You may also not know that it can be helpful to think about how your symptoms change as you go about your day, or how they’ve changed over the course of several weeks or months. Our printable Pelvic Health Symptom Tracker is a great tool that you can use to record and monitor your symptoms. That way, when you talk to your healthcare provider, you can share a clear and confident picture of how your symptoms are impacting your daily life and affecting your physical and emotional wellbeing.

 Three women walking with strollers


3. Healthcare providers don’t always listen or know how to help.

It’s well-documented that gender bias in medicine means that women’s concerns are often ignored, dismissed, or misdiagnosed by their doctor. And women who belong to marginalized groups, such as women of color, face additional biases and hurdles to receiving proper care. If you’ve ever felt like your doctor wasn’t taking you seriously, it wasn’t just in your head, and you deserve better.

Fortunately, there are great healthcare providers out there who will listen to you and address your concerns. You should always feel completely heard and supported by your providers, and you should feel comfortable asking questions and advocating for yourself. (If you’re preparing for your first appointment regarding your pelvic symptoms, check out our top 5 questions to ask when meeting with a healthcare professional.)

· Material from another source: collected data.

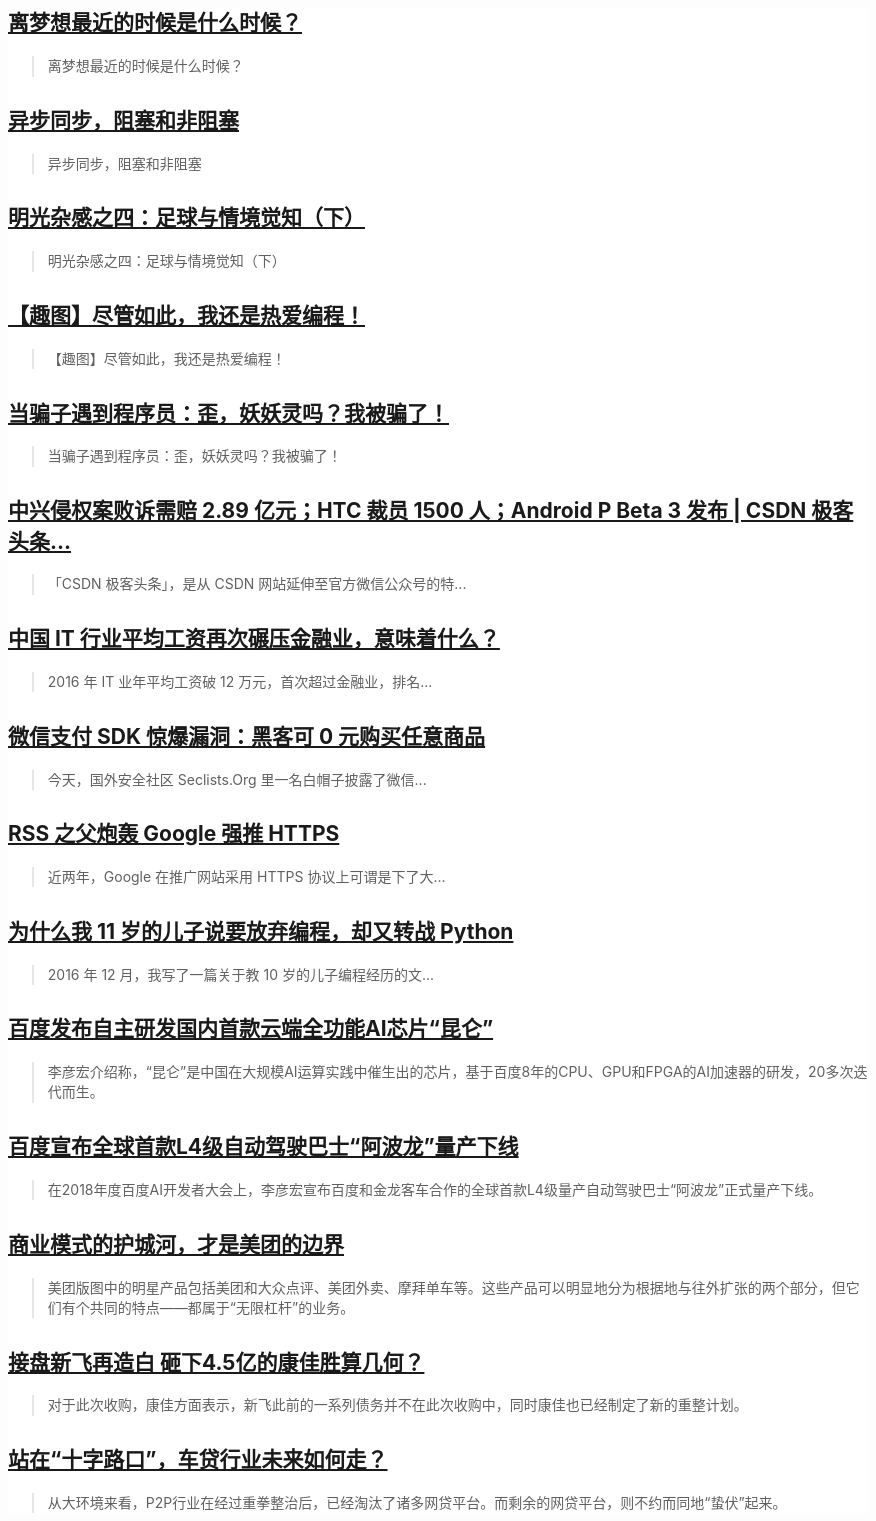  ## [离梦想最近的时候是什么时候？](https://blog.csdn.net/t46RYuqj/article/details/80750866)
 > 离梦想最近的时候是什么时候？
 ## [异步同步，阻塞和非阻塞](https://blog.csdn.net/qq_26496877/article/details/80865158)
 > 异步同步，阻塞和非阻塞
 ## [明光杂感之四：足球与情境觉知（下）](https://blog.csdn.net/VucNdnrzk8iwX/article/details/80754909)
 > 明光杂感之四：足球与情境觉知（下）
 ## [【趣图】尽管如此，我还是热爱编程！](https://blog.csdn.net/h8y0bDJVUkwE1LboZlE/article/details/80754924)
 > 【趣图】尽管如此，我还是热爱编程！
 ## [当骗子遇到程序员：歪，妖妖灵吗？我被骗了！](https://blog.csdn.net/qq_42203289/article/details/80866942)
 > 当骗子遇到程序员：歪，妖妖灵吗？我被骗了！
 ## [中兴侵权案败诉需赔 2.89 亿元；HTC 裁员 1500 人；Android P Beta 3 发布 | CSDN 极客头条...](https://blog.csdn.net/csdnnews/article/details/80906272)
 > 「CSDN 极客头条」，是从 CSDN 网站延伸至官方微信公众号的特...
 ## [中国 IT 行业平均工资再次碾压金融业，意味着什么？](https://blog.csdn.net/csdnnews/article/details/80906287)
 > 2016 年 IT 业年平均工资破 12 万元，首次超过金融业，排名...
 ## [微信支付 SDK 惊爆漏洞：黑客可 0 元购买任意商品](https://blog.csdn.net/csdnnews/article/details/80906288)
 > 今天，国外安全社区 Seclists.Org 里一名白帽子披露了微信...
 ## [RSS 之父炮轰 Google 强推 HTTPS](https://blog.csdn.net/csdnnews/article/details/80906273)
 > 近两年，Google 在推广网站采用 HTTPS 协议上可谓是下了大...
 ## [为什么我 11 岁的儿子说要放弃编程，却又转战 Python](https://blog.csdn.net/csdnnews/article/details/80906285)
 > 2016 年 12 月，我写了一篇关于教 10 岁的儿子编程经历的文...
 ## [百度发布自主研发国内首款云端全功能AI芯片“昆仑”](http://www.lanjingtmt.com/news/detail/36272.shtml)
 > 李彦宏介绍称，“昆仑”是中国在大规模AI运算实践中催生出的芯片，基于百度8年的CPU、GPU和FPGA的AI加速器的研发，20多次迭代而生。
 ## [百度宣布全球首款L4级自动驾驶巴士“阿波龙”量产下线](http://www.lanjingtmt.com/news/detail/36270.shtml)
 > 在2018年度百度AI开发者大会上，李彦宏宣布百度和金龙客车合作的全球首款L4级量产自动驾驶巴士“阿波龙”正式量产下线。
 ## [商业模式的护城河，才是美团的边界](http://www.lanjingtmt.com/news/detail/36266.shtml)
 > 美团版图中的明星产品包括美团和大众点评、美团外卖、摩拜单车等。这些产品可以明显地分为根据地与往外扩张的两个部分，但它们有个共同的特点——都属于“无限杠杆”的业务。
 ## [接盘新飞再造白  砸下4.5亿的康佳胜算几何？](http://www.lanjingtmt.com/news/detail/36258.shtml)
 > 对于此次收购，康佳方面表示，新飞此前的一系列债务并不在此次收购中，同时康佳也已经制定了新的重整计划。
 ## [站在“十字路口”，车贷行业未来如何走？](http://www.lanjingtmt.com/news/detail/36254.shtml)
 > 从大环境来看，P2P行业在经过重拳整治后，已经淘汰了诸多网贷平台。而剩余的网贷平台，则不约而同地“蛰伏”起来。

If you’ve seen a healthcare provider who has addressed your concerns but you still haven’t found relief, it’s quite possible that they just aren’t aware of all the options available to help with POP symptoms, such as pelvic floor physical therapy. As Carly Gossard of Empowered Pelvic Health puts it, “your OB/GYN is trained to handle many complex conditions as well as save your life in emergency situations during birth. In terms of postpartum care, your doctor will likely screen you for depression, discuss birth control, and ensure that the cervix is healing properly. Their specialty, for the most part, does not include assessment of the musculoskeletal system. That’s where pelvic floor physical therapy comes in.” If you think pelvic floor PT might be helpful for you, you may have to speak up and ask directly for a referral.


woman speaks with her doctor about pelvic floor health


The good news: there are things you can do to help improve your symptoms & your quality of life.

We know that POP can be life-altering. It can consume your daily thoughts, and it might feel extremely isolating. We promise you that while your experience is unique, you are not alone. Whether you’re looking for resources about pelvic health, want to hear real stories of women who have experienced prolapse, or are exploring how support garments can help your symptoms, we’re here to stand with you through all stages of your pelvic health journey. Your experience matters, and we’re glad you’re here.


**Medical Disclaimer: This post is intended to provide information and resources only. This post or any of the information contained within should not be used as a substitute for professional diagnosis, treatment, or advice. Always seek the guidance of your qualified healthcare provider with any questions you may have regarding your healthcare, conditions, and recommended treatment.